What happened

Shares of streaming companies Netflix (NFLX -6.41%), Roku (ROKU -1.12%), and FuboTV (FUBO 0.18%) were surging today, rising 4.4%, 4.5%, and 7.3%, respectively, as of 3:54 p.m. ET.

All three stocks are leveraged to streaming subscriptions and digital advertising, which benefit from rising consumer-discretionary spending. Moreover, Netflix trades at a relatively high multiple of earnings, while both Roku and FuboTV aren't profitable. Thus, these stocks have been some of the worst hit in the market, as their relatively expensive stock prices last year were pulled down by rising interest rates in addition to rising interest rates negatively affecting consumers' willingness to spend.

However, two events today may have combined to propel these shares higher. First, a lower-than-expected Producer Price Index (PPI) reading this morning encouraged investors to think inflation may finally be on the decline. Second, an analyst started coverage on two other streaming-oriented stocks with "buy" ratings, which perhaps lifted up the other players in the sector.

So what

This morning, the Bureau of Labor Statistics released the March inflation data for producer prices, or input wholesale prices that go into both goods and services businesses. That reading showed a 0.5% decline in producer prices last month, compared with expectations for flat prices -- the biggest month-over-month decline in three years. Stripping out more volatile food and energy prices, the "core" PPI still fell by 0.1%, also below expectations. On a year-over-year basis, wholesale prices are up just 2.7%, down from 4.9% last month, while "core" wholesale prices are up 3.6%, down from 4.5% last month.

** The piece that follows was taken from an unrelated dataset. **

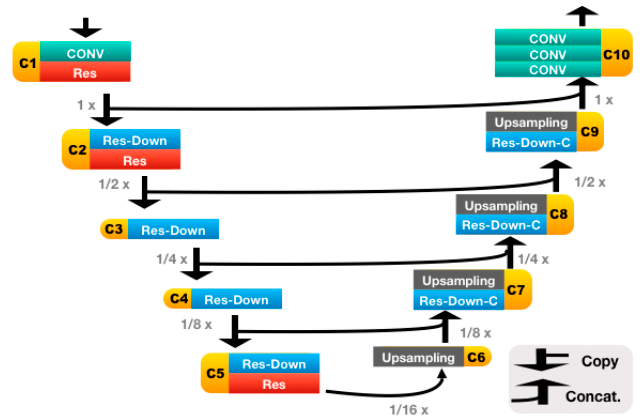
Figure 4. The ResUNet architecture. This network has 31 convolutional layers and is made of the following blocks: CONV, Res, Res-Down, Res-Down-C and Upsampling. The upsampling block performs bilinear upsampling and is non-learnable. The remaining four learnable blocks are illustrated in Figure 5.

Easing inflation readings are music to the market's ears, especially for growth stocks that have the bulk of their earnings well out into the future. That's because the intrinsic value of a company is the present value of all future cash flows, discounted back to the present. So, the higher the expected long-term inflation rate is, the higher the discount rate; the lower the value of those earnings, the further out in the future they are.

Given that Netflix trades at 35 times earnings, and that Roku and FuboTV are growing but aren't yet profitable, they have been especially sensitive to higher rates.

In addition, the fear in the market has been that if inflation doesn't come under control, the Federal Reserve would have to hike interest rates even further, negatively affecting spending even more and perhaps causing a severe recession. But the sooner inflation comes down, the less high the Fed will have to go, and the prospects for a relatively "soft landing" go up. 

So, today's lower-than-expected inflation figures were quite good all around for both growth stocks and consumer-discretionary stocks, and these three stocks represent a combination of both.

A second tailwind for streaming stocks today was an initiation report by B. Riley analyst Daniel Day on digital ad tech platforms Magnite (MGNI 0.33%) and PubMatic (PUBM 1.58%). While Day's "buy" ratings on both companies were due to company-specific strengths, the positive outlook also shows Wall Street may be looking through the near-term advertising slowdown and refocusing on the longer-term shift from traditional linear media to digital streaming platforms, which Day says is in its "early days." That benefits all three of these streaming-first platforms.

Now what

All three of these companies have seen their growth stall out remarkably over the past year, as rising inflation and interest rates have caused consumers to moderate their streaming spending in a big way and for advertisers to pull back spending across the board. 

In addition, FuboTV remains especially vulnerable to higher interest rates, as it is burning cash at an unsustainable clip right now, with $316.7 million in operating cash burn last year and with only $337 million in cash left on its balance sheet. That could mean the company may need to raise more cash in the near future, which is an expensive proposition as interest rates have risen. Thus, it's no surprise to see the stock, which has been beaten down even more than the others, rise by an even greater amount today, perhaps due to short-covering.

Still, I would stay away from any company that may need to raise cash in the near or medium term. While inflation is moderating right now, inflation and interest rates could also settle at a higher place than before and during the pandemic. That would still likely make any financing for FuboTV highly dilutive.

So, it's much better to bet on Netflix's industry-leading positioning in streaming, or even Roku. While Roku has reported very disappointing growth metrics of late and is losing money on a generally accepted accounting principles (GAAP) basis, it's not burning cash, and Roku also has a hefty $2.7 billion in cash on its balance sheet with almost no debt.

For investors looking to get aggressive on a rebound of streaming ad dollars, Roku would be the better play over FuboTV, even though Roku is not without risks, most notably around competition. Meanwhile, Netflix is still over 50% off its all-time highs and is the safer play in the space.